**Document section**
################
What France gets on this occasion is part of the intermediate tariff, and, of course, it is perfectly clear, and it cannot be denied, that pro tanto the value of our preference is diminished by that fact. It is also true that under the most-favoured-nation treaties certain other countries obtain a similiar advantage; and it appears to have been supposed, I think by the noble Viscount, Lord Milner, who is not in his place but who courteously took the trouble to inform me that he had been called away by a public engagement, that we ought to have informed Canada beforehand of the fact that, under the most-favoured-nation treaties, other countries would be placed in the same position as France. Of course Canada knew that fact perfectly well before she entered into the Convention, and it seems to me almost incredible that anybody could have supposed that she did not.

I do not think I need trouble the House at this hour with any long account of the countries included. The countries from which a considerable amount of dutiable goods will gain preference under this Convention are Switzerland, and, to some extent, Japan. I do not think I need trouble your Lordships with the figures, but the total effect of the preference is that it affects only 5 per cent. of the total dutiable imports into Canada, and only 3 per cent. of the total imports of the country. It is true that there are a few cases, particularly those of lace, and, to a certain extent also, silk ribbons, in which the value of the preference is lost to British goods. I regret that it should be so. It is unfortunate, no doubt, from our point of view that the Canadians did not find themselves able—I do not know whether they will be able to do so on a future occasion—to maintain the preference for these particular goods. But even noble Lords who are strong supporters of tariff reform must agree that we could not properly be asked to change our entire fiscal system on account of one or two articles of that kind.

Perhaps I may be allowed to quote what was said by Mr. Fielding, the Canadian Minister, as to the spirit which had actuated the Canadian Government in making this Convention. On 19th January of this year Mr. Fielding said that the policy of the Canadian Government was— To keep as far as possible for British trade the degree of preference established by the tariff policy of last session (1907). and— In the granting of any special rates which might be thought desirable, to confine them as far as possible to French specialities which would not be likely to come into competition to any large degree with British industries. In the case of wine, for instance, which is largely affected by this Convention, there is no competition with us.
################
**Data block**
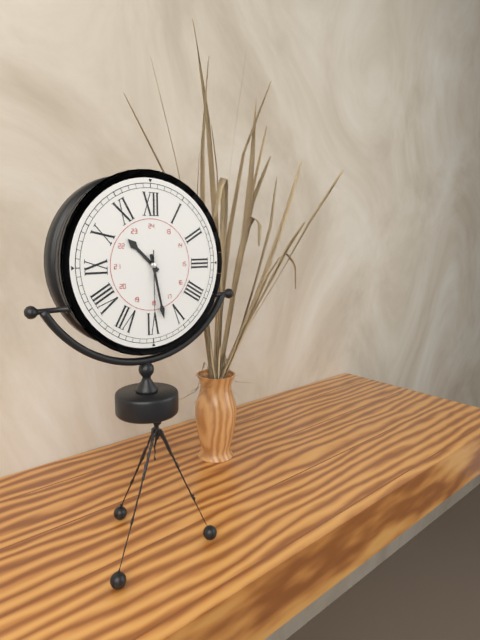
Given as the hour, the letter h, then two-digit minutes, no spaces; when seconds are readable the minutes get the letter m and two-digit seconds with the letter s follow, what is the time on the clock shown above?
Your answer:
################
**Required actions**
[a] In the speech on the Canada–France Convention, why does the speaker point to wine as fitting the Canadian Government's approach?
[b] Please answer these questions on the speech on the Canada–France Convention:
(i) What share of the total dutiable imports into Canada does the preference affect?
(ii) Which goods are named as cases where the value of the preference is lost to British goods?
(iii) On what date did Mr. Fielding make the statement that the speaker quotes?
[c] Write the next part of the speech on the Canada–France Convention, starting after its final sentence.

**Results of the tasks**
[a] Mr. Fielding said the Canadian Government aimed to confine any special rates, as far as possible, to French specialities unlikely to compete to any large degree with British industries. Wine is largely affected by the Convention, but there is no competition with Britain in it.

[b]
(i) 5 per cent.
(ii) Lace and, to a certain extent, silk ribbons.
(iii) 19th January of that year.

[c]
I would point out that we cannot prevent these agreements being made even if we would. There have been occasions when agreements of a very marked character have been made. In 1902 what is known as the Bond-Hay Treaty was negotiated between Newfoundland and the United States. Newfoundland is a Colony which gives us no preference. That treaty provided that special articles exported by Newfoundland, such as cod-fish, whale oil, and whale bone, ores and metals and slates, should be admitted into the United States free of duty, and in return Newfoundland admitted duty free from the United States agricultural implements, machinery imported by agricultural societies, gas engines, printing presses, and a number of other articles. I make no complaint of the action of Newfoundland in that matter, but that treaty, if it had been carried into effect, owing to the proximity of the United States, would have had the effect of giving undue preference to the United States as against this country. Provided that no discrimination is exercised against any part of the Empire—that is to say, that no preference is given to any foreign country over any part of the Empire, and provided also that we are kept thoroughly informed of such negotiations as may take place, in order that we may be able to make representations on behalf of particular trades, we do not attempt to interfere with these special commercial agreements. On the other hand, when we make commercial treaties of our own the Dominions are not included unless they specially desire to be so, in order that they may be able to maintain their fiscal independence.

It is also important to point out that in the Franco-Canadian treaty we do gain materially in several ways. Article VIII. lays down that French goods will only enjoy the concession if they come by the port of some country which receives either the preferential or the intermediate tariff. That is a pure advantage to this country. Then, again, in Article XV. there is the recognition in Canada of the certificates of chambers of commerce as to value in cases where ad valorem duty is charged. The noble Duke's general argument points to this—that, if you allow these Conventions to take place, gradually your preference will be whittled away altogether. I think that is also the argument of the noble Marquess. There is more than one answer to that. I have quoted the words of Mr. Fielding. I think it is evident that in making these conventions the representatives of the different Dominions will desire to affect preference given to us as little as possible. But I also have the support of one of the arguments of the noble Viscount opposite, Lord St. Aldwyn, who, if he will forgive my temerity in venturing to pay him a compliment, gave us what, I venture to say, was one of the most remarkable specimens of reasoned eloquence to which we have had the pleasure of listening in this House for some time. The noble Duke and the noble Viscount on the cross benches seemed to be under the impression that the existence of an intermediate tariff had something to do with the Franco-Canadian Convention. There is not the slightest relation between the two things. The intermediate tariff was initiated before the Franco-Canadian Convention was contemplated.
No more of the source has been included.